## Your instructions
Up to and including the line that contains "Page size: 1500x1125.", write out every line of the entries exactly, beginning with the first. Omit the pictures.

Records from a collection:
»»
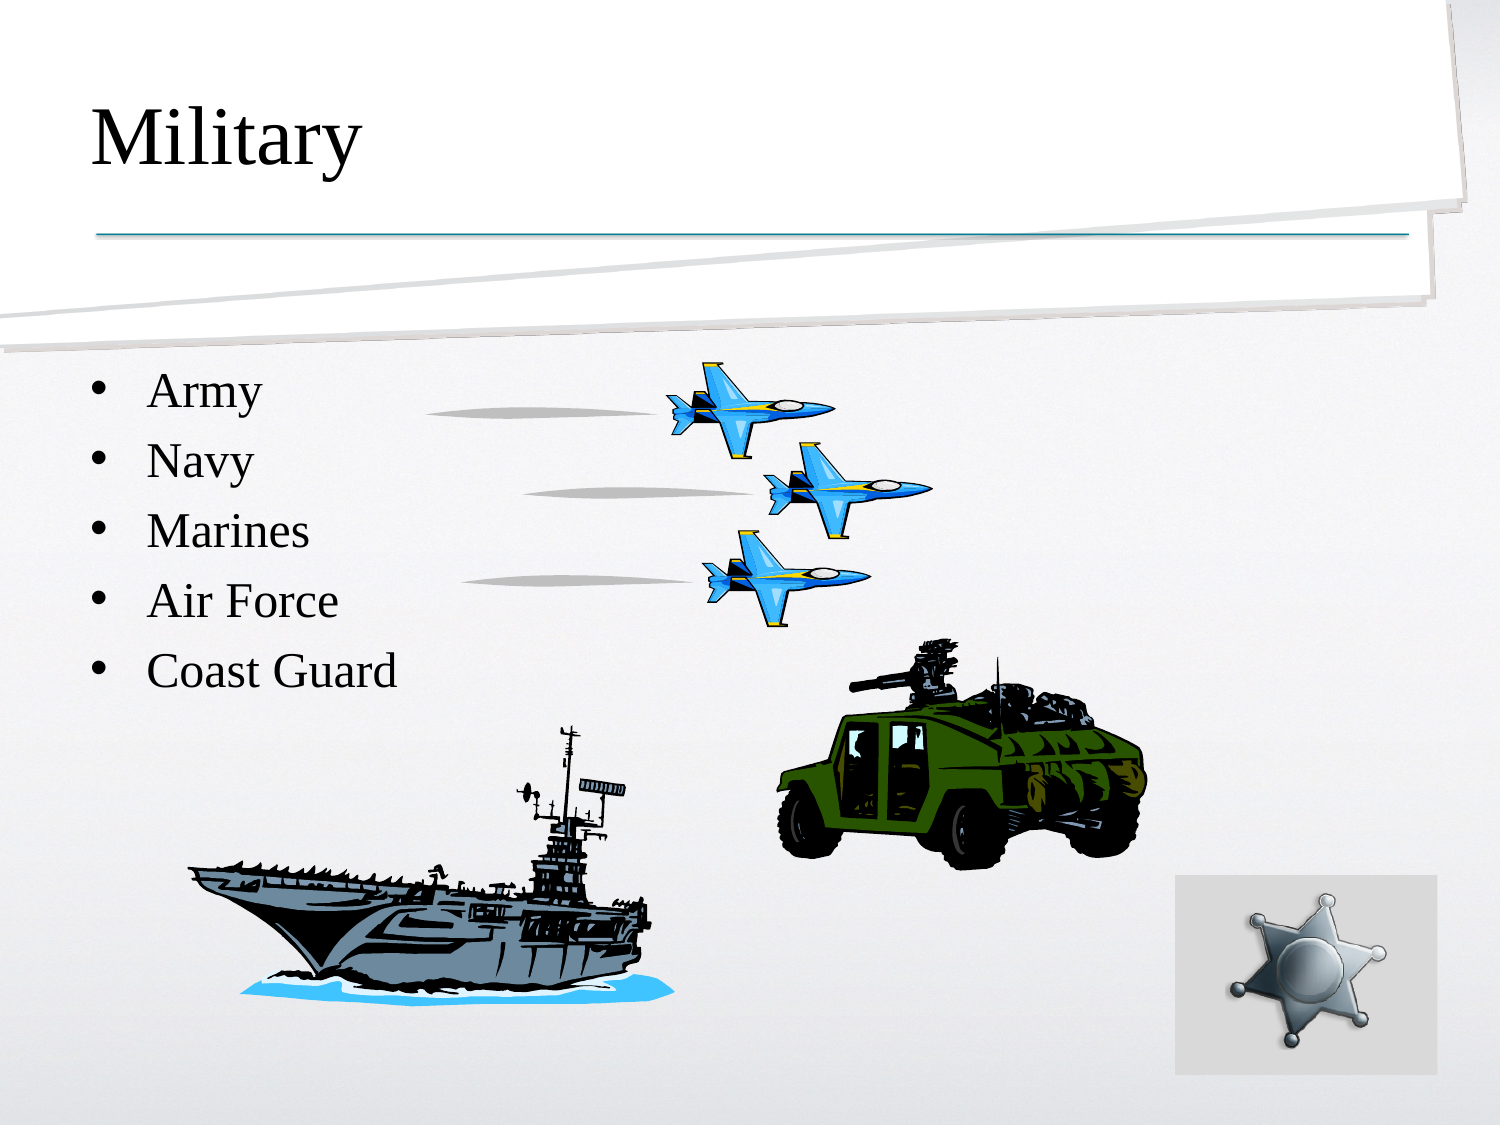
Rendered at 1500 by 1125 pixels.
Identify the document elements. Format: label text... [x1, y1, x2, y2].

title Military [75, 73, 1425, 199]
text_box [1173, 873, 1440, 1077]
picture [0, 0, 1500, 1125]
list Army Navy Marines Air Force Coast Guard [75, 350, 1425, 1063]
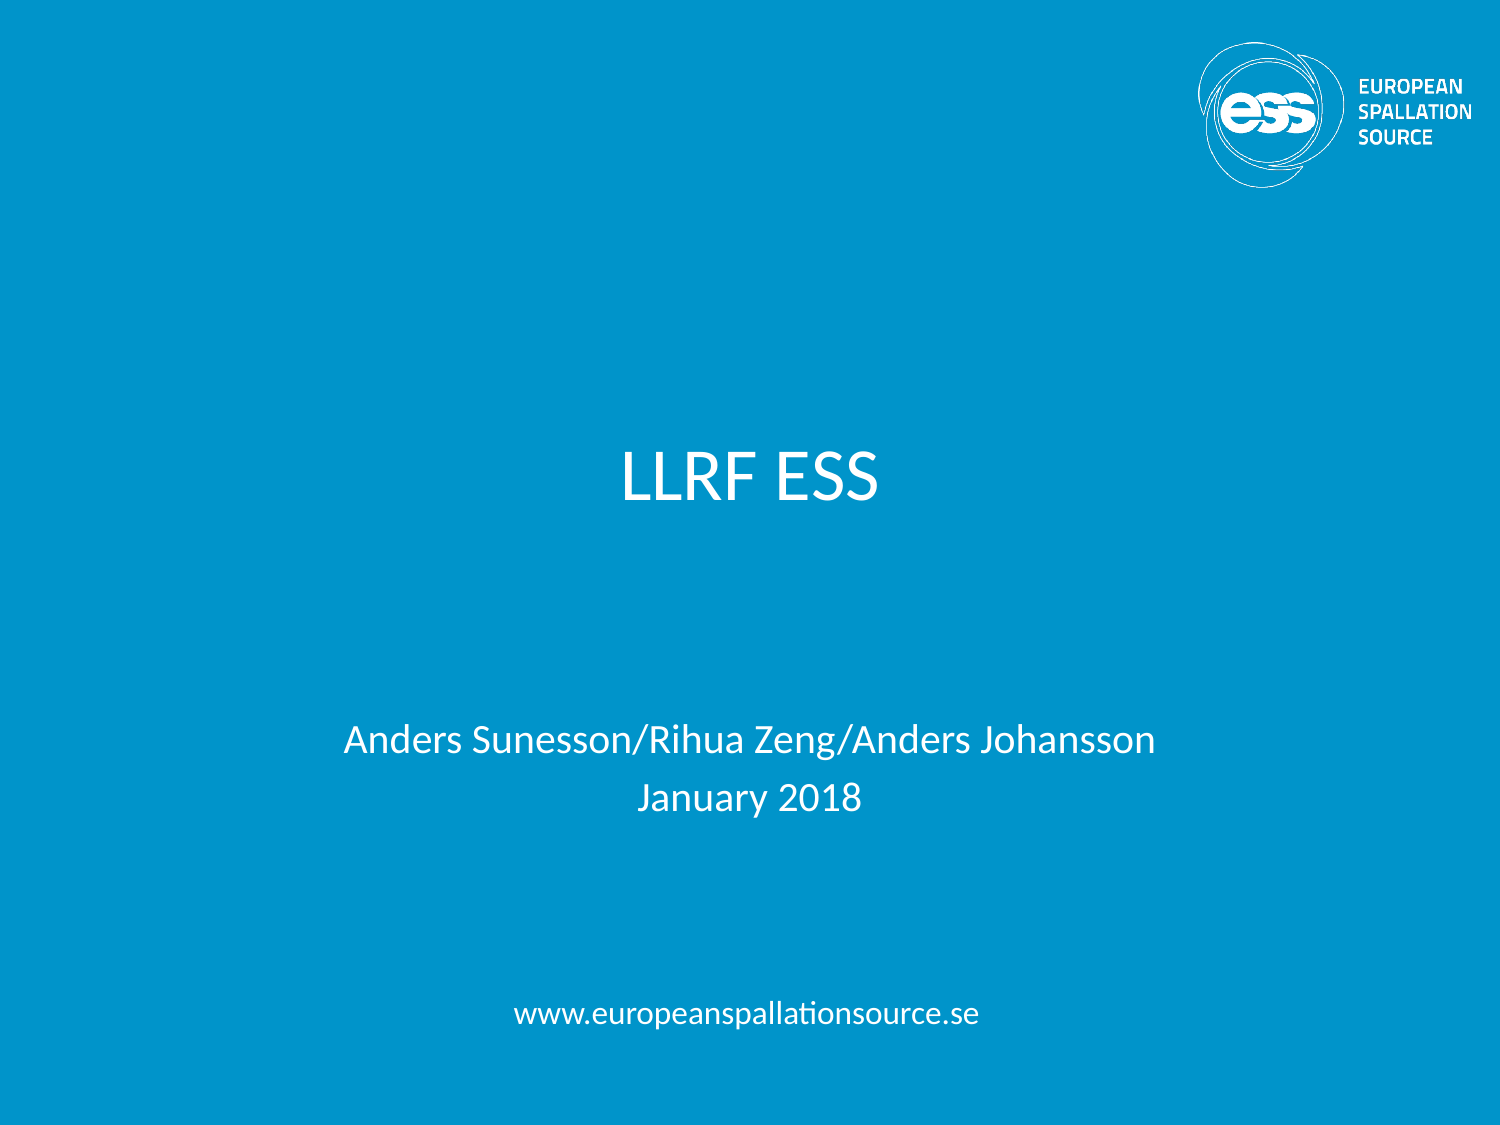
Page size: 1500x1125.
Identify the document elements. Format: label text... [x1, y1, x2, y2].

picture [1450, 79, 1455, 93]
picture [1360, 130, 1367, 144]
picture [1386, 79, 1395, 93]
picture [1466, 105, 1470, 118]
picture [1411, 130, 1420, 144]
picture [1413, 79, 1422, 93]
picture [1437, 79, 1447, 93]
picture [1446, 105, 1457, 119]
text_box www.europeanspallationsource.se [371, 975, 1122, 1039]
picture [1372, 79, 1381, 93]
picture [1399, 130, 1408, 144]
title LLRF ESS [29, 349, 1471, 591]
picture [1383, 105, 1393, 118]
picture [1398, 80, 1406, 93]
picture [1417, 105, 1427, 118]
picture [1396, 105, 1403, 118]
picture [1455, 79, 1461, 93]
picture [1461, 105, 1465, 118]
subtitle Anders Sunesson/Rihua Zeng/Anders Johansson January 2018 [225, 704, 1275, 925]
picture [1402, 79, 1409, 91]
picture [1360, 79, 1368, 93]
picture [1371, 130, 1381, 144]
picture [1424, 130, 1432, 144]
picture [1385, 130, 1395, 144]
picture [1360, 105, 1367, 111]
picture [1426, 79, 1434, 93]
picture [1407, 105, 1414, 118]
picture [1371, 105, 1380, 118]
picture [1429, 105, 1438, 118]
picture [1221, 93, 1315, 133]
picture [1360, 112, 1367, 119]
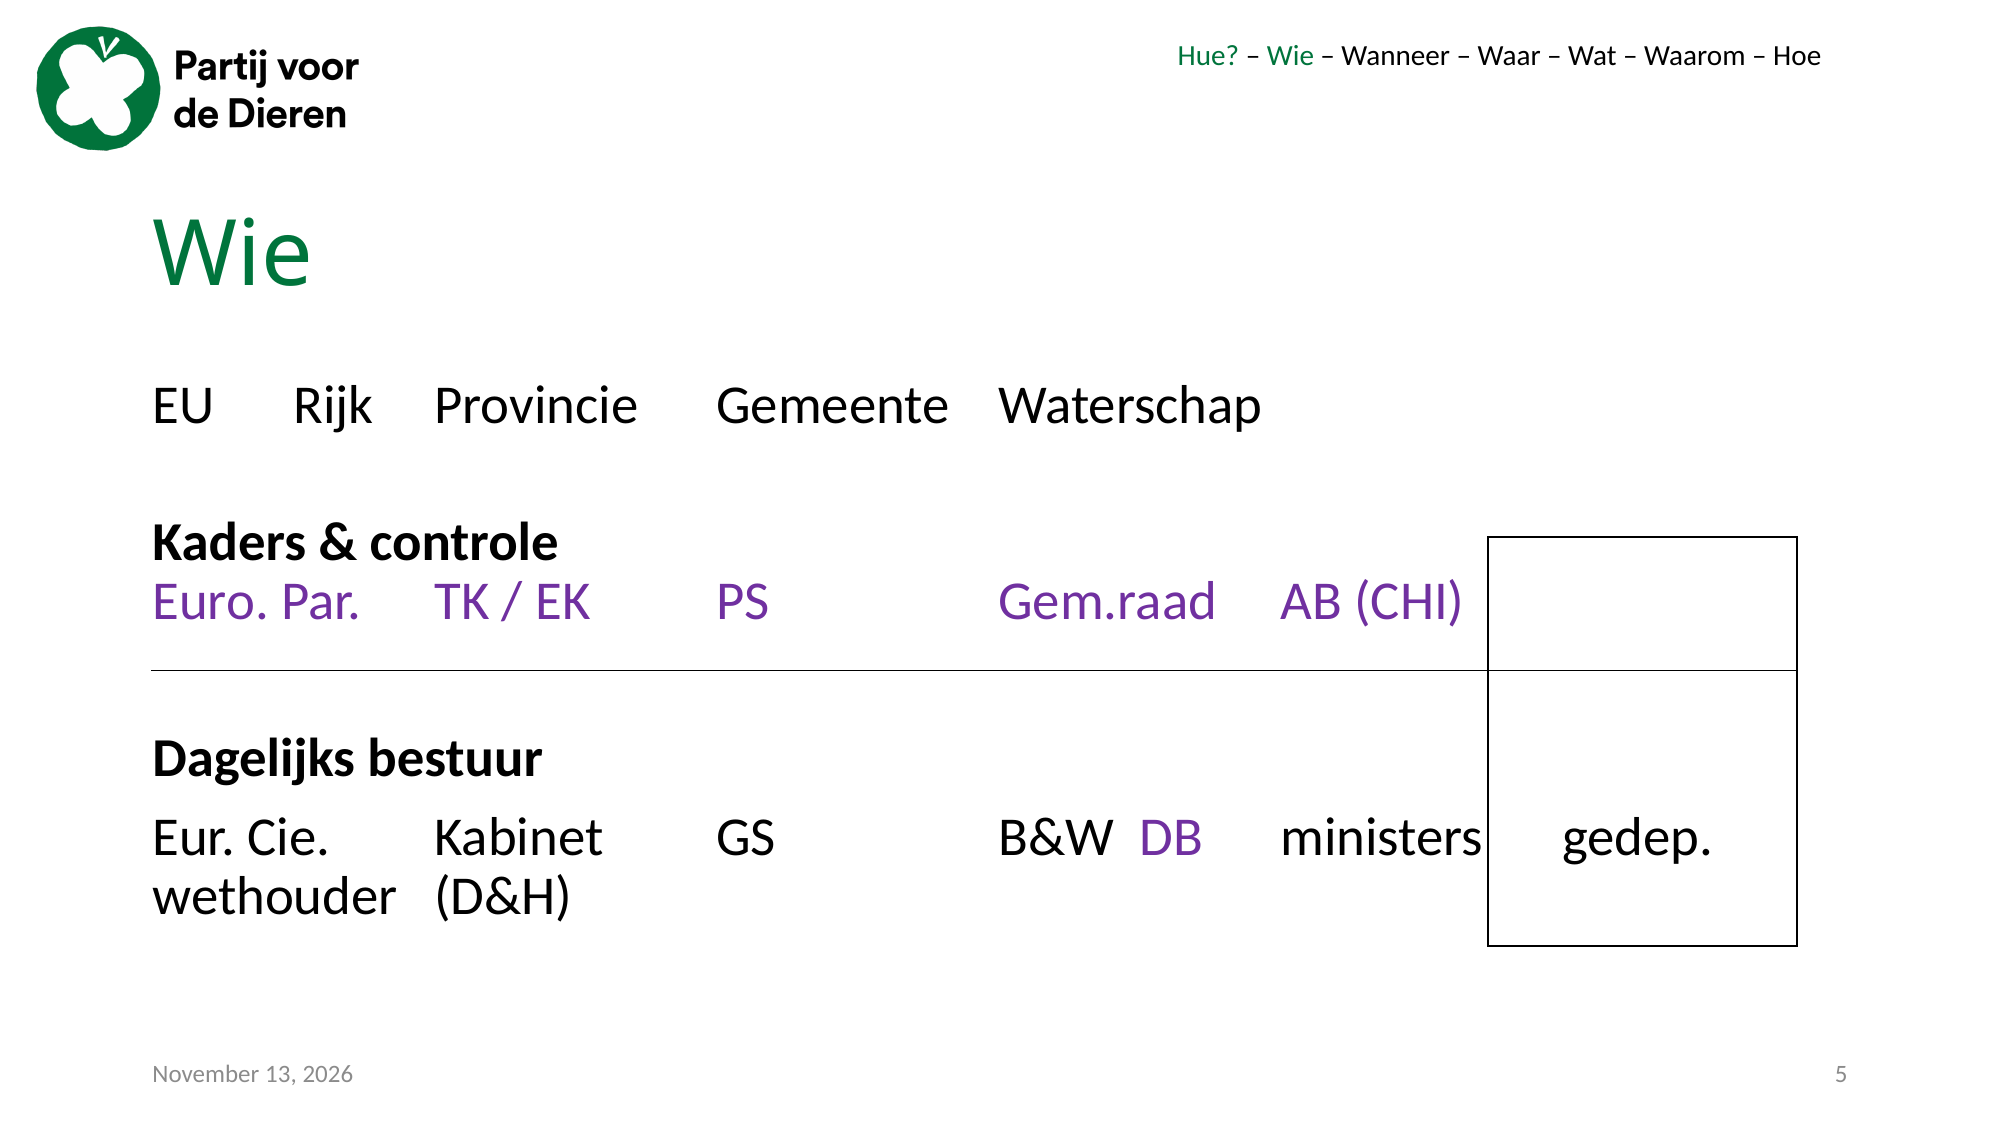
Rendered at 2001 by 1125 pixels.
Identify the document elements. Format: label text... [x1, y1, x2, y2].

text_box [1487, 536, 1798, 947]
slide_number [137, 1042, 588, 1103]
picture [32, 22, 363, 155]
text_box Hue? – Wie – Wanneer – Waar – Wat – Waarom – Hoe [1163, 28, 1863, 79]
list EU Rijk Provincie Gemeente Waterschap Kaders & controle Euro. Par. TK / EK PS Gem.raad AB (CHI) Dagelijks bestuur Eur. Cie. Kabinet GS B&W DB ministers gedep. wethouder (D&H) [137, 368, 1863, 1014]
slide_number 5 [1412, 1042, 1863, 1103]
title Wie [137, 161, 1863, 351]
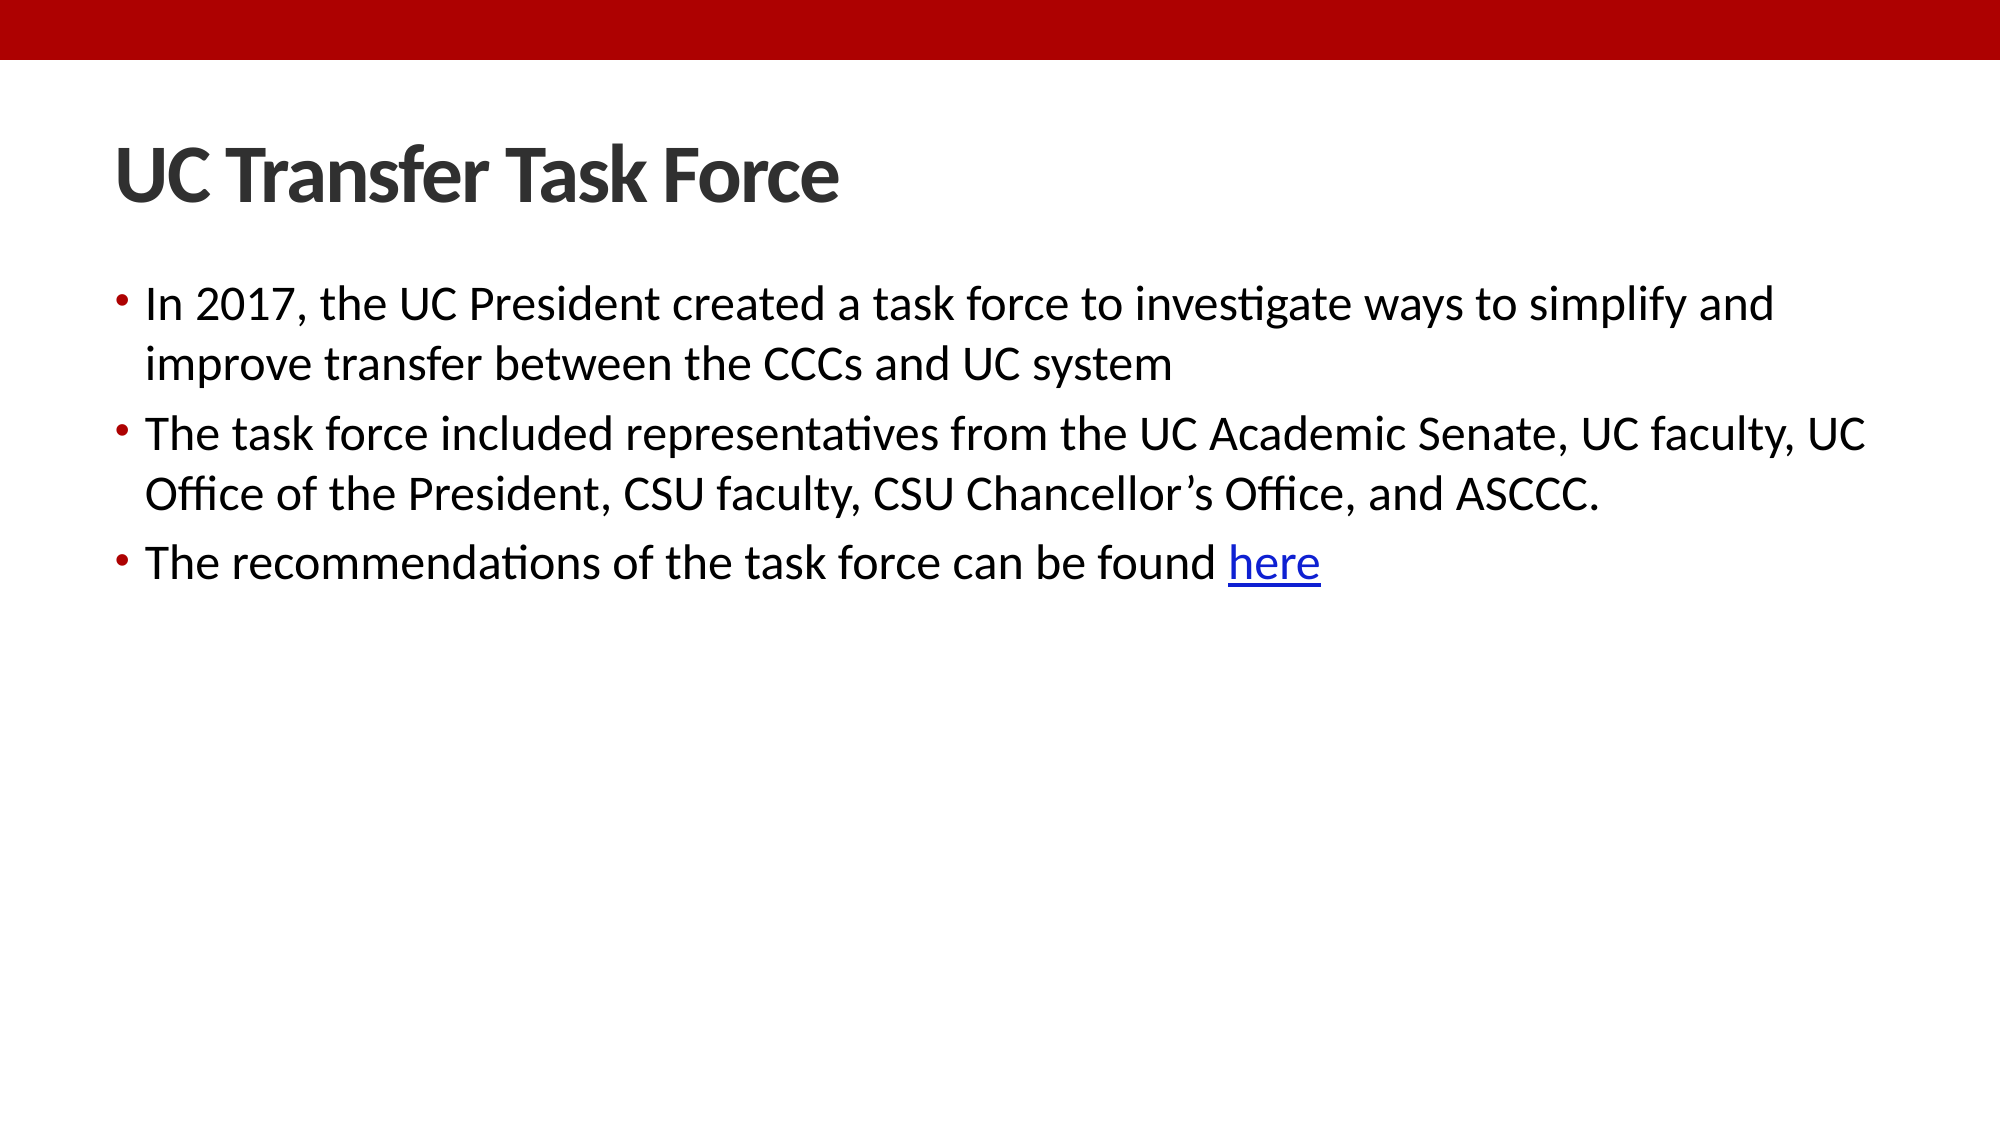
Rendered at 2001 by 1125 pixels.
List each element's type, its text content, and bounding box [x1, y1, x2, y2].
««
## Response to the task
Rendered at 1500 by 1125 pixels.
Identify the document elements. Format: label text... [x1, y1, x2, y2].

title Military [75, 73, 1425, 199]
text_box [1173, 873, 1440, 1077]
picture [0, 0, 1500, 1125]
list Army Navy Marines Air Force Coast Guard [75, 350, 1425, 1063]
Page size: 1500x1125.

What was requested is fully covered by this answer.